(Selected extract)

SOLID Design Principle

S: Single Responsibility Principle (SRP)

A class should have one, and only one, a reason to change. Every class, or similar structure, in your code, should have only one job to do.

Mixing responsibilities also makes the class harder to understand and harder to test, decreasing cohesion. The easiest way to fix this is to split the class into different classes, with each having only one responsibility: database access, calculating pay, and reporting, all separated.

Otherwise, this leads to a fragile system, change in a class affects any other module. If the code doesn’t have proper test coverage, undiscovered bugs end up in production.

O: Open-Closed Principle (OCP)

Classes and methods should be open for extension and closed for modification.

The Open-Closed Principle (OCP) states that classes should be open for extension but closed for modification.
“Open to extension” means that you should design your classes so that new functionality can be
added as new requirements are generated.

“Closed for modification” means that once you have developed a class you should never modify it, except to correct bugs.

You should be able to extend a class’s behavior, without modifying it. Generally, you achieve this by referring to abstractions for dependencies, such as interfaces or abstract classes, rather than using concrete classes. Functionality can be added by creating new classes that implement
the interfaces.

L: Liskov Substitution Principle (LSP)

Derived classes must be substitutable for their base classes.

The Liskov Substitution Principle (LSP) applies to inheritance hierarchies, specifying that you should design your classes so that client dependencies can be substituted with subclasses without the client knowing about the change.

(End Selected extract)

*Activities:*
- a) Revise the SOLID principles text between "The Liskov Substitution" and "about the change.", inclusive, changing "inheritance hierarchies" to "class hierarchies".
- b) According to the SOLID principles text, what does "closed for modification" mean?
The records that come next have no connection to the SOLID principles text.

(Entries provided)

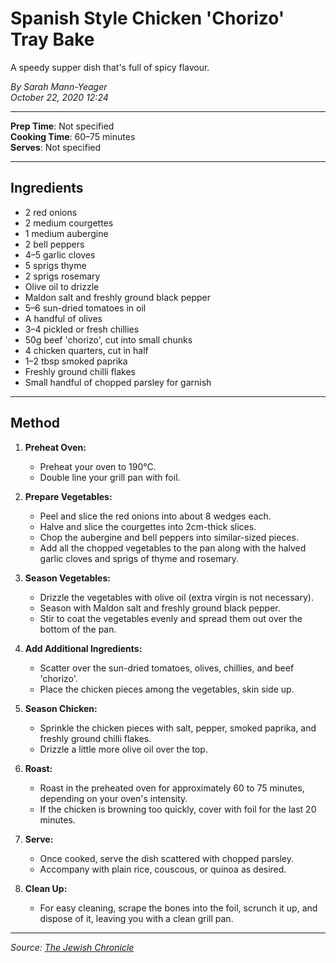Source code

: # Spanish Style Chicken 'Chorizo' Tray Bake

A speedy supper dish that's full of spicy flavour.

*By Sarah Mann-Yeager*  
*October 22, 2020 12:24*

---

**Prep Time**: Not specified  
**Cooking Time**: 60–75 minutes  
**Serves**: Not specified

---

## Ingredients

- 2 red onions
- 2 medium courgettes
- 1 medium aubergine
- 2 bell peppers
- 4–5 garlic cloves
- 5 sprigs thyme
- 2 sprigs rosemary
- Olive oil to drizzle
- Maldon salt and freshly ground black pepper
- 5–6 sun-dried tomatoes in oil
- A handful of olives
- 3–4 pickled or fresh chillies
- 50g beef 'chorizo', cut into small chunks
- 4 chicken quarters, cut in half
- 1–2 tbsp smoked paprika
- Freshly ground chilli flakes
- Small handful of chopped parsley for garnish

---

## Method

1. **Preheat Oven:**
   - Preheat your oven to 190°C.
   - Double line your grill pan with foil.

2. **Prepare Vegetables:**
   - Peel and slice the red onions into about 8 wedges each.
   - Halve and slice the courgettes into 2cm-thick slices.
   - Chop the aubergine and bell peppers into similar-sized pieces.
   - Add all the chopped vegetables to the pan along with the halved garlic cloves and sprigs of thyme and rosemary.

3. **Season Vegetables:**
   - Drizzle the vegetables with olive oil (extra virgin is not necessary).
   - Season with Maldon salt and freshly ground black pepper.
   - Stir to coat the vegetables evenly and spread them out over the bottom of the pan.

4. **Add Additional Ingredients:**
   - Scatter over the sun-dried tomatoes, olives, chillies, and beef 'chorizo'.
   - Place the chicken pieces among the vegetables, skin side up.

5. **Season Chicken:**
   - Sprinkle the chicken pieces with salt, pepper, smoked paprika, and freshly ground chilli flakes.
   - Drizzle a little more olive oil over the top.

6. **Roast:**
   - Roast in the preheated oven for approximately 60 to 75 minutes, depending on your oven's intensity.
   - If the chicken is browning too quickly, cover with foil for the last 20 minutes.

7. **Serve:**
   - Once cooked, serve the dish scattered with chopped parsley.
   - Accompany with plain rice, couscous, or quinoa as desired.

8. **Clean Up:**
   - For easy cleaning, scrape the bones into the foil, scrunch it up, and dispose of it, leaving you with a clean grill pan.

---

*Source: [The Jewish Chronicle](https://www.thejc.com/lets-eat/recipe/spanish-style-chicken-chorizo-tray-bake-kgyegtc7)*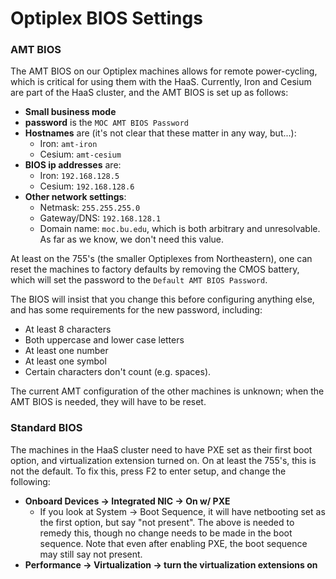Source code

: # Optiplex BIOS Settings

### AMT BIOS
The AMT BIOS on our Optiplex machines allows for remote power-cycling, which is critical for using them with the HaaS. Currently, Iron and Cesium are part of the HaaS cluster, and the AMT BIOS is set up as follows:
* **Small business mode**
* **password** is the `MOC AMT BIOS Password`
* **Hostnames** are (it's not clear that these matter in any way, but...):
  * Iron: `amt-iron`
  * Cesium: `amt-cesium`
* **BIOS ip addresses** are:
  * Iron: `192.168.128.5`
  * Cesium: `192.168.128.6`
* **Other network settings**:
  * Netmask: `255.255.255.0`
  * Gateway/DNS: `192.168.128.1`
  * Domain name: `moc.bu.edu`, which is both arbitrary and unresolvable. As far as we know, we don't need this value.

At least on the 755's (the smaller Optiplexes from Northeastern), one can reset the machines to factory defaults by removing the CMOS battery, which will set the password to the `Default AMT BIOS Password`.

The BIOS will insist that you change this before configuring anything else, and has some requirements for the new password, including:
* At least 8 characters
* Both uppercase and lower case letters
* At least one number
* At least one symbol
* Certain characters don't count (e.g. spaces).

The current AMT configuration of the other machines is unknown; when the AMT BIOS is needed, they will have to be reset.

### Standard BIOS
The machines in the HaaS cluster need to have PXE set as their first boot option, and virtualization extension turned on. On at least the 755's, this is not the default. To fix this, press F2 to enter setup, and change the following:
* **Onboard Devices -> Integrated NIC -> On w/ PXE**
  * If you look at System -> Boot Sequence, it will have netbooting set as the first option, but say "not present". The above is needed to remedy this, though no change needs to be made in the boot sequence. Note that even after enabling PXE, the boot sequence may still say not present.
* **Performance -> Virtualization -> turn the virtualization extensions on**

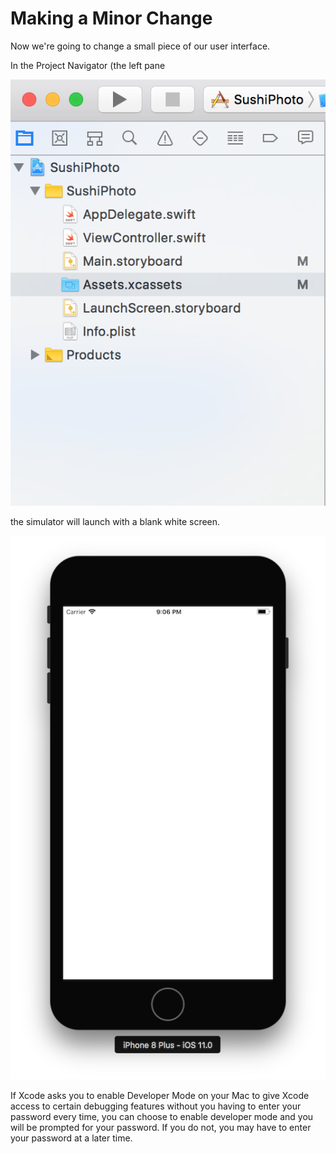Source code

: # Making a Minor Change

Now we're going to change a small piece of our user interface.

In the Project Navigator \(the left pane

![](/assets/ProjectNavigator.png)

the simulator will launch with a blank white screen.

![](/assets/Sushi4.png)

If Xcode asks you to enable Developer Mode on your Mac to give Xcode access to certain debugging features without you having to enter your password every time, you can choose to enable developer mode and you will be prompted for your password. If you do not, you may have to enter your password at a later time.

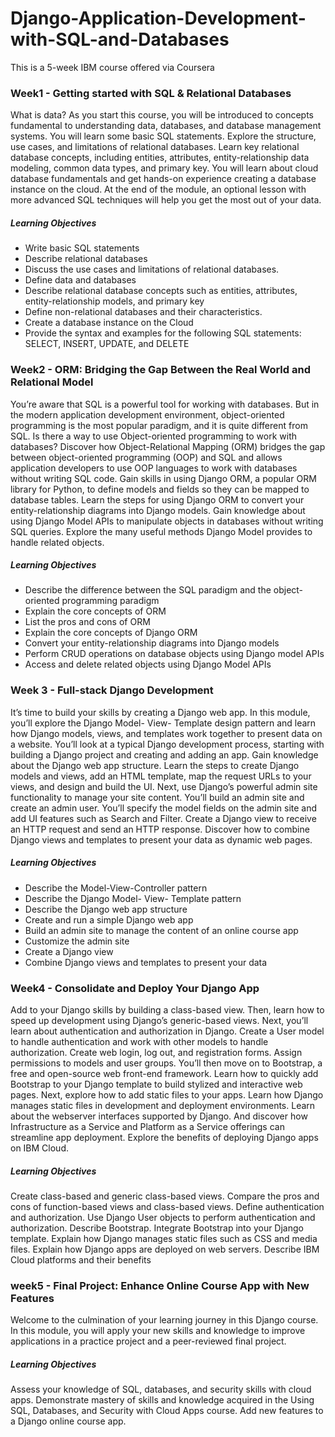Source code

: # Django-Application-Development-with-SQL-and-Databases
This is a 5-week IBM course offered via Coursera

### Week1 - Getting started with SQL & Relational Databases

What is data? As you start this course, you will be introduced to concepts fundamental to understanding data, databases, and database management systems. You will learn some basic SQL statements. Explore the structure, use cases, and limitations of relational databases. Learn key relational database concepts, including entities, attributes, entity-relationship data modeling, common data types, and primary key. You will learn about cloud database fundamentals and get hands-on experience creating a database instance on the cloud. At the end of the module, an optional lesson with more advanced SQL techniques will help you get the most out of your data.
##### Learning Objectives
- Write basic SQL statements
- Describe relational databases
- Discuss the use cases and limitations of relational databases.
- Define data and databases
- Describe relational database concepts such as entities, attributes, entity-relationship models, and primary key
- Define non-relational databases and their characteristics.
- Create a database instance on the Cloud
- Provide the syntax and examples for the following SQL statements: SELECT, INSERT, UPDATE, and DELETE

### Week2 - ORM: Bridging the Gap Between the Real World and Relational Model

You’re aware that SQL is a powerful tool for working with databases. But in the modern application development environment, object-oriented programming is the most popular paradigm, and it is quite different from SQL. Is there a way to use Object-oriented programming to work with databases? Discover how Object-Relational Mapping (ORM) bridges the gap between object-oriented programming (OOP) and SQL and allows application developers to use OOP languages to work with databases without writing SQL code. Gain skills in using Django ORM, a popular ORM library for Python, to define models and fields so they can be mapped to database tables. Learn the steps for using Django ORM to convert your entity-relationship diagrams into Django models. Gain knowledge about using Django Model APIs to manipulate objects in databases without writing SQL queries. Explore the many useful methods Django Model provides to handle related objects.
##### Learning Objectives
- Describe the difference between the SQL paradigm and the object-oriented programming paradigm
- Explain the core concepts of ORM
- List the pros and cons of ORM
- Explain the core concepts of Django ORM
- Convert your entity-relationship diagrams into Django models
- Perform CRUD operations on database objects using Django model APIs
- Access and delete related objects using Django Model APIs

### Week 3 - Full-stack Django Development

It’s time to build your skills by creating a Django web app. In this module, you’ll explore the Django Model- View- Template design pattern and learn how Django models, views, and templates work together to present data on a website. You’ll look at a typical Django development process, starting with building a Django project and creating and adding an app. Gain knowledge about the Django web app structure. Learn the steps to create Django models and views, add an HTML template, map the request URLs to your views, and design and build the UI. Next, use Django’s powerful admin site functionality to manage your site content. You’ll build an admin site and create an admin user. You’ll specify the model fields on the admin site and add UI features such as Search and Filter. Create a Django view to receive an HTTP request and send an HTTP response. Discover how to combine Django views and templates to present your data as dynamic web pages.
##### Learning Objectives
- Describe the Model-View-Controller pattern
- Describe the Django Model- View- Template pattern
- Describe the Django web app structure
- Create and run a simple Django web app
- Build an admin site to manage the content of an online course app
- Customize the admin site
- Create a Django view
- Combine Django views and templates to present your data

### Week4 - Consolidate and Deploy Your Django App

Add to your Django skills by building a class-based view. Then, learn how to speed up development using Django’s generic-based views. Next, you’ll learn about authentication and authorization in Django. Create a User model to handle authentication and work with other models to handle authorization. Create web login, log out, and registration forms. Assign permissions to models and user groups. You’ll then move on to Bootstrap, a free and open-source web front-end framework. Learn how to quickly add Bootstrap to your Django template to build stylized and interactive web pages. Next, explore how to add static files to your apps. Learn how Django manages static files in development and deployment environments. Learn about the webserver interfaces supported by Django. And discover how Infrastructure as a Service and Platform as a Service offerings can streamline app deployment. Explore the benefits of deploying Django apps on IBM Cloud.
##### Learning Objectives
Create class-based and generic class-based views.
Compare the pros and cons of function-based views and class-based views.
Define authentication and authorization.
Use Django User objects to perform authentication and authorization.
Describe Bootstrap.
Integrate Bootstrap into your Django template.
Explain how Django manages static files such as CSS and media files.
Explain how Django apps are deployed on web servers.
Describe IBM Cloud platforms and their benefits

### week5 - Final Project: Enhance Online Course App with New Features

Welcome to the culmination of your learning journey in this Django course. In this module, you will apply your new skills and knowledge to improve applications in a practice project and a peer-reviewed final project.
##### Learning Objectives
Assess your knowledge of SQL, databases, and security skills with cloud apps.
Demonstrate mastery of skills and knowledge acquired in the Using SQL, Databases, and Security with Cloud Apps course.
Add new features to a Django online course app.

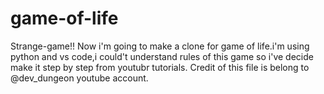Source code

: # game-of-life
Strange-game!!
Now i'm going to make a clone for  game of life.i'm using python and vs code,i could't understand rules of this game so i've decide make it step by step from youtubr tutorials.
Credit of this file is belong to @dev_dungeon youtube account.
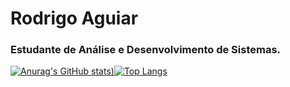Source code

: # Rodrigo Aguiar
### Estudante de Análise e Desenvolvimento de Sistemas.

[![Anurag's GitHub stats](https://github-readme-stats.vercel.app/api?username=RodrigoCAguiar&count_private=true&theme=monokai&show_icons=true&))](https://github.com/anuraghazra/github-readme-stats)[![Top Langs](https://github-readme-stats.vercel.app/api/top-langs/?username=RodrigoCAguiar&layout=compact)](https://github.com/anuraghazra/github-readme-stats)
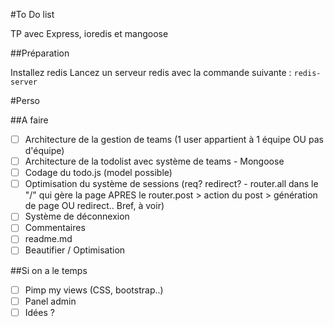 #To Do list

TP avec Express, ioredis et mangoose

##Préparation

Installez redis
Lancez un serveur redis avec la commande suivante :
`redis-server`

#Perso

##A faire

- [ ] Architecture de la gestion de teams (1 user appartient à 1 équipe OU pas d'équipe)
- [ ] Architecture de la todolist avec système de teams - Mongoose
- [ ] Codage du todo.js (model possible)
- [ ] Optimisation du système de sessions (req? redirect? - router.all dans le "/" qui gère la page APRES le router.post > action du post > génération de page OU redirect.. Bref, à voir)
- [ ] Système de déconnexion
- [ ] Commentaires
- [ ] readme.md
- [ ] Beautifier / Optimisation

##Si on a le temps

- [ ] Pimp my views (CSS, bootstrap..)
- [ ] Panel admin
- [ ] Idées ?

(End Entries provided)

*Answers to the exercises:*
- a)
The Liskov Substitution Principle (LSP) applies to class hierarchies, specifying that you should design your classes so that client dependencies can be substituted with subclasses without the client knowing about the change.

- b) Once you have developed a class, you should never modify it except to correct bugs.